MCLB-Albany will use energy from the plant to become the Department of Defense’s first net-zero energy installation, a status that may be of great help to MCLB’s viability should a new round of U.S. military base closing come up.
COMINGS & GOINGS
The presidents of Albany’s three institutions of higher learning — Art Dunning at Albany State University , Paul Jones at Darton State College and Anthony Parker at Albany Technical College — and Dougherty School System Superintendent Butch Mosely formed a coalition seeking to improve economic development in the community through collaborative educational efforts. Mosely also had the “interim” tag removed from his title in April when the 72-year-old was named permanent superintendent of the school system.
Meanwhile, ASU saw its head football and basketball coaches depart within a few weeks of each other, as well as one of the historically black university’s academic vice presidents.
Mike White, the winningest football coach in Albany State’s storied athletic history, left his alma mater to take the head coaching position at Benedict College after 18 years at ASU. Chris Cameron had previously announced he was stepping down from the head basketball coach’s position after 13 years with the school. Former ASU and NFL standout Dan Land was named interim coach of the football team, while Michael Moore replaced Cameron on the ASU basketball team. ASU Dean of the College of Arts and Humanities Leroy Bynum, who was as well-known in the community for his singing talent, announced he was leaving the university for a position at the College of St. Rose in Albany, N.Y.

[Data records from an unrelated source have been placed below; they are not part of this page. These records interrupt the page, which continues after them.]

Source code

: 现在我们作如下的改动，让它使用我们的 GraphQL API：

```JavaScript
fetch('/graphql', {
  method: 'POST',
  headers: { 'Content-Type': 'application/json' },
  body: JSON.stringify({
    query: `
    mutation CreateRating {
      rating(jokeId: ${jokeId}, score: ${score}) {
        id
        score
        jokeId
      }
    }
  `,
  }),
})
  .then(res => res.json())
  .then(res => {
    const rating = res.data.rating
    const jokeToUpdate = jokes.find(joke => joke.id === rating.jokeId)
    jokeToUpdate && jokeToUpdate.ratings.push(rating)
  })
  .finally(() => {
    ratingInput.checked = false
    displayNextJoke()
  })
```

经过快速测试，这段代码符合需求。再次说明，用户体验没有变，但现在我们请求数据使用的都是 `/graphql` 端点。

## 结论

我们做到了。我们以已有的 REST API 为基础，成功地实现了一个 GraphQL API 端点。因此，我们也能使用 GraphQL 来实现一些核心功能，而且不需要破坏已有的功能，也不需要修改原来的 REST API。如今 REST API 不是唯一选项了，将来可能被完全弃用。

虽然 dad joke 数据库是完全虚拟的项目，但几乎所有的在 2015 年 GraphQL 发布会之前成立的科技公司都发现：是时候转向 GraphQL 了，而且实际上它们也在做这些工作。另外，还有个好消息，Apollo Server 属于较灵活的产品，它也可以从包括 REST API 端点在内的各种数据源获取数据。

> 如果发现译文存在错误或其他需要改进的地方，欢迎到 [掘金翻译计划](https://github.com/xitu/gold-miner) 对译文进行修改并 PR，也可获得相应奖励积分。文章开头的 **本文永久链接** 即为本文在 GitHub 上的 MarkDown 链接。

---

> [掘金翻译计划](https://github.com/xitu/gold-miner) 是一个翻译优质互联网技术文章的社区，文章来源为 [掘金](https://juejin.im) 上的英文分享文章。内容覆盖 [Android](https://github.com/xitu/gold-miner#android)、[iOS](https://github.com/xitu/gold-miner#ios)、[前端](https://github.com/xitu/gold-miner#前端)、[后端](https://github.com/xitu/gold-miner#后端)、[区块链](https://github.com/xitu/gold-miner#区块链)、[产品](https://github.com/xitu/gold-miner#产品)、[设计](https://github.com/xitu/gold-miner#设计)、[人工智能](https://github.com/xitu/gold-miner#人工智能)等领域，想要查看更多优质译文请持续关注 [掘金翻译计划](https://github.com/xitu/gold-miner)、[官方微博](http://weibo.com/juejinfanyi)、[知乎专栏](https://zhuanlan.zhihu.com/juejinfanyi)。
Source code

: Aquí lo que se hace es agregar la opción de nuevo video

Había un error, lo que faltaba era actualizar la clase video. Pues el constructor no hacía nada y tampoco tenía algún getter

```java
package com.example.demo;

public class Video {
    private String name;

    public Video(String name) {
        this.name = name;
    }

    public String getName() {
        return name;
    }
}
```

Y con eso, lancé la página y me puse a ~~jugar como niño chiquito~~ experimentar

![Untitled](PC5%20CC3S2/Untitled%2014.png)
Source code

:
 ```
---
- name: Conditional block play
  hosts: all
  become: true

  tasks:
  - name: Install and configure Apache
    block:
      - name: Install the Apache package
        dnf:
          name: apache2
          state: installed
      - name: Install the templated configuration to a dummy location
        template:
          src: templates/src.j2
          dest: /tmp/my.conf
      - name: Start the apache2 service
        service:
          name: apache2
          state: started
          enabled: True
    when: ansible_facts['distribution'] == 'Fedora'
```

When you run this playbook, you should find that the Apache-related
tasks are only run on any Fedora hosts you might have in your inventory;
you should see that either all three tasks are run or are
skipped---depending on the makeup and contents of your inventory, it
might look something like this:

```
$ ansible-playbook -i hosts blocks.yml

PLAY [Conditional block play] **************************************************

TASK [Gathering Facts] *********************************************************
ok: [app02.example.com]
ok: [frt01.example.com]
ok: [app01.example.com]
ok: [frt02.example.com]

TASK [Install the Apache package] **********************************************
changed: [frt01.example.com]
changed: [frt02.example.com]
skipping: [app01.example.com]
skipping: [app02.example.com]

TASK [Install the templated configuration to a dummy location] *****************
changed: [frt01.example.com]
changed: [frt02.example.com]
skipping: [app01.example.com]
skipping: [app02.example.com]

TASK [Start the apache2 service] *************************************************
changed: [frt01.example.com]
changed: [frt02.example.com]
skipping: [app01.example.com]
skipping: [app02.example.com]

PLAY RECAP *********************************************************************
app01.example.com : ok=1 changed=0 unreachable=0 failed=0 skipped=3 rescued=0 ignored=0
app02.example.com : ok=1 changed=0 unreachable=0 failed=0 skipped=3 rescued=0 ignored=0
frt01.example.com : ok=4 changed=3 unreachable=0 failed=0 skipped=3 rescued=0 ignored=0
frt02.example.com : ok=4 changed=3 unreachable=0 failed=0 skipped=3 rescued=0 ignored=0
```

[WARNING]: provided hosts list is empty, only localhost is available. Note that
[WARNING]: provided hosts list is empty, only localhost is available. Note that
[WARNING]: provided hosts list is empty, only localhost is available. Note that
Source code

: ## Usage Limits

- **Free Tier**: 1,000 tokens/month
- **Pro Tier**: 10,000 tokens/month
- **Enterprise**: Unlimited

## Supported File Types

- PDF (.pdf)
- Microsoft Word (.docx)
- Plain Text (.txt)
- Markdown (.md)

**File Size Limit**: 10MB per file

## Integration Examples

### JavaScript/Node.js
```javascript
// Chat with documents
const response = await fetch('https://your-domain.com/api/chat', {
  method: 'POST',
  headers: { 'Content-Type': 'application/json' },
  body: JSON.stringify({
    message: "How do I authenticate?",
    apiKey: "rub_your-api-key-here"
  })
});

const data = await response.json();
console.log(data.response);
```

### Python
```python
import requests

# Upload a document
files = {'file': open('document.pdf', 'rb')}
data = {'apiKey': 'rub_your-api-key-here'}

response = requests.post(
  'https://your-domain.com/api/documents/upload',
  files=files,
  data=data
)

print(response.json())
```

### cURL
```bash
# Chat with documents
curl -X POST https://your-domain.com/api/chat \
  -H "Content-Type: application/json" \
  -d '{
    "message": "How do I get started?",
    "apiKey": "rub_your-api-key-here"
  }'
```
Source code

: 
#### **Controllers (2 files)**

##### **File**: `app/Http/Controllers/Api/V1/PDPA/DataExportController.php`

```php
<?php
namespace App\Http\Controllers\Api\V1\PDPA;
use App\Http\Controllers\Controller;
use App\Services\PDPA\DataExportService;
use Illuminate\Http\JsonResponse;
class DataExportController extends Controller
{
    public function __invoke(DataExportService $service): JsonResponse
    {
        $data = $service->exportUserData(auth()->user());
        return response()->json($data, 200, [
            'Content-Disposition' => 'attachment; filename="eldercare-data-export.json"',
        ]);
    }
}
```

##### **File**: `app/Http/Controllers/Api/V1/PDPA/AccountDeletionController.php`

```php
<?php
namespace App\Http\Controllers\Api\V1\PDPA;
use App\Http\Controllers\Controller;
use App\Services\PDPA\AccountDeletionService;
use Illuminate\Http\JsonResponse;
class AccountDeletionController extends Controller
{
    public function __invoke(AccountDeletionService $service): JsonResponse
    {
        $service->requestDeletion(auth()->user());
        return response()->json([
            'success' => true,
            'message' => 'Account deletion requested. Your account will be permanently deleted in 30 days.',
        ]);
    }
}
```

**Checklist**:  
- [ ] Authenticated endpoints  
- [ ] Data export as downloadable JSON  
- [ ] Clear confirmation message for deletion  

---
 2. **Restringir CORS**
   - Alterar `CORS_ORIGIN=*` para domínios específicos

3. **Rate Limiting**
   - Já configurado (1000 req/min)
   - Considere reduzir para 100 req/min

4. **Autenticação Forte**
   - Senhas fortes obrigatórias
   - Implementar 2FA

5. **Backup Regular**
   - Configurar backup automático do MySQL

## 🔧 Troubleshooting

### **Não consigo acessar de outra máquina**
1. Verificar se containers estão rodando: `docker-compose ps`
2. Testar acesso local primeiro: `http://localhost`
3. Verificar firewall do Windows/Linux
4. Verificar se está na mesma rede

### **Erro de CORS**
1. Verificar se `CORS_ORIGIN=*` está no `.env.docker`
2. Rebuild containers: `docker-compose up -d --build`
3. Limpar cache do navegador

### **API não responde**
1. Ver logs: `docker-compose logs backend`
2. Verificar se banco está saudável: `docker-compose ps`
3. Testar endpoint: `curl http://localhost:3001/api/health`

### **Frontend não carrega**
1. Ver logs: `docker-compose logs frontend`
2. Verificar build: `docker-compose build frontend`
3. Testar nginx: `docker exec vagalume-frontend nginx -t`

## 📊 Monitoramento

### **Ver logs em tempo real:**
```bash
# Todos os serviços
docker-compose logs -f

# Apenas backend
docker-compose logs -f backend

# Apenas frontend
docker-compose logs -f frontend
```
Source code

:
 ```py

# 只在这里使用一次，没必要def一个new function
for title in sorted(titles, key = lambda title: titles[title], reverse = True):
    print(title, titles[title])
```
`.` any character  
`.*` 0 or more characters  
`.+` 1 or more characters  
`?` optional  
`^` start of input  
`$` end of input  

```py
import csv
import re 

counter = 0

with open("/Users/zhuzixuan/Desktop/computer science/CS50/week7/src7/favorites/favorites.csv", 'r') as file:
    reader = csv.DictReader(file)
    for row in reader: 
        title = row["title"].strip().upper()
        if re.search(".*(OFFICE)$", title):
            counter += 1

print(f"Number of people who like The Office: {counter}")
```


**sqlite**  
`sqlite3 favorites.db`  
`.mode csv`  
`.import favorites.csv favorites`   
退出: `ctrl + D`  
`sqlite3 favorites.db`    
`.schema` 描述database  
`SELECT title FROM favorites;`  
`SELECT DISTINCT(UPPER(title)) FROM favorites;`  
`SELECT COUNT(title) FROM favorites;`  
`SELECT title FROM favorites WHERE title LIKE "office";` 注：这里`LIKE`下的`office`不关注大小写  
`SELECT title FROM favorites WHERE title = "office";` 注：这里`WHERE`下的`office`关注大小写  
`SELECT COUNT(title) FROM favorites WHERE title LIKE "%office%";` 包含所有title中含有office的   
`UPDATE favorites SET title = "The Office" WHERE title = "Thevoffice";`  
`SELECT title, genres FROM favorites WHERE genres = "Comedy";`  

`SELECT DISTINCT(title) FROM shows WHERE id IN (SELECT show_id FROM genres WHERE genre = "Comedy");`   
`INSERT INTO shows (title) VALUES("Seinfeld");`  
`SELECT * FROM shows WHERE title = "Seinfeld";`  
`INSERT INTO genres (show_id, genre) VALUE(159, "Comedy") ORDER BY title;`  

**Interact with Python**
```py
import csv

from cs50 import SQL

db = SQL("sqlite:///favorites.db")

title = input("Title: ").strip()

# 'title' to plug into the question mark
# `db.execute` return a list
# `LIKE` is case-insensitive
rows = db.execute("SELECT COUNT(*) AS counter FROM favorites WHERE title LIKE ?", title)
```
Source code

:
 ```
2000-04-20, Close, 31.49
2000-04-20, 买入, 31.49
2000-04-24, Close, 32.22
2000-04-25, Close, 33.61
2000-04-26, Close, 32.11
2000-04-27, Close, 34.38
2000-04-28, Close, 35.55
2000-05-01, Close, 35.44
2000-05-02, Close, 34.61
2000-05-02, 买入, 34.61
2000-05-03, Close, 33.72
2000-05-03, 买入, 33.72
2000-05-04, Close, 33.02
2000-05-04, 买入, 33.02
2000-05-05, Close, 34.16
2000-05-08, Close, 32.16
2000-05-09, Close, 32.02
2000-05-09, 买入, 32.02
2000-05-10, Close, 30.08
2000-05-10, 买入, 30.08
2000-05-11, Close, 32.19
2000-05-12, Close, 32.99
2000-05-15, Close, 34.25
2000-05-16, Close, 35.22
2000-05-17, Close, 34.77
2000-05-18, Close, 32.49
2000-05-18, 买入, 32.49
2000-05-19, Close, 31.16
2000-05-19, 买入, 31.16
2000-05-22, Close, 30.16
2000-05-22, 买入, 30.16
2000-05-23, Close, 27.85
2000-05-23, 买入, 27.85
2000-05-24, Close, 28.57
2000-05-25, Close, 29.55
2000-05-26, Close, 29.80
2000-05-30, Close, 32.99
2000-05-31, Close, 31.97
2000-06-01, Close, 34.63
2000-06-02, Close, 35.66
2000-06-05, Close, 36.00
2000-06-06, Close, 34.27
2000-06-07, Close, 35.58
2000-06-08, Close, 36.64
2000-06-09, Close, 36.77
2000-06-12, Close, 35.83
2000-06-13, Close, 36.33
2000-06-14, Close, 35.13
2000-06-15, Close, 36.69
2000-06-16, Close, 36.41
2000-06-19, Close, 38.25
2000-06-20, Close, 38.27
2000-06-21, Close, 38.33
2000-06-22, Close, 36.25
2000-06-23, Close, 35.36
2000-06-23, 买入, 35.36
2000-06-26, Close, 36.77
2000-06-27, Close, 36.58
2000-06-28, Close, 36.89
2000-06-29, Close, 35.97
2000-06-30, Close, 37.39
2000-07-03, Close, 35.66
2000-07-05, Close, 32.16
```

Elsewhere, Ted Clem announced in February his resignation as head of the Albany-Dougherty Economic Development Commission for a position with the Alabama Department of Commerce. His vice president, Albany native Justin Strickland, replaced him. Strickland announced earlier this week that another home-grown talent, Reedi Hawkins, would become the EDC’s director of marketing.
Michelle Davis stepped down from her position as chief professional officer with the local Boys and Girls Club in 2014, while Sherwood Christian Academy Athletic Director Eddie Dixon announced last month he was leaving that position and was replaced by Otis Covington.
Another departure that shocked many sports fans was the dissolution of the Albany Panthers arena football team. Owners of the two-time league champions failed to meet agreed-upon financial requirements with the city of Albany over use of the Albany Civic Center.
PIPELINE PROTESTS
When local landowners received notices that a Houston energy company planned to come onto their property to determine the best pathway for a $3.5 billion pipeline that would come through Southwest Georgia on its way from central Alabama to central Florida, a growing number of them balked.
Over the course of the year, a number of public meetings was held as local landowners fought to keep Spectra Energy from building the so-called Sabal Trail Pipeline on their property. The proposed 460-mile project would have the capacity to pump 1 billion cubic feet of natural gas a day from a receiving station in Alabama to central Florida, where it would be used to meet the energy needs of northeast Florida.
Citing environmental, health, endangered species, property rights, and air and noise pollution concerns, a group — headed by local activist Dinorah Hall — challenged the proposal, drawing support from both the Albany and Dougherty County commissions in its efforts to keep the pipeline out of the county. The Federal Energy Regulatory Commission is expected to rule on the matter later this year.
Terry Lewis, Brad McEwen, Jennifer Parks, Mary Braswell, Jim West, Danny Carter and Jim Hendricks contributed to this report.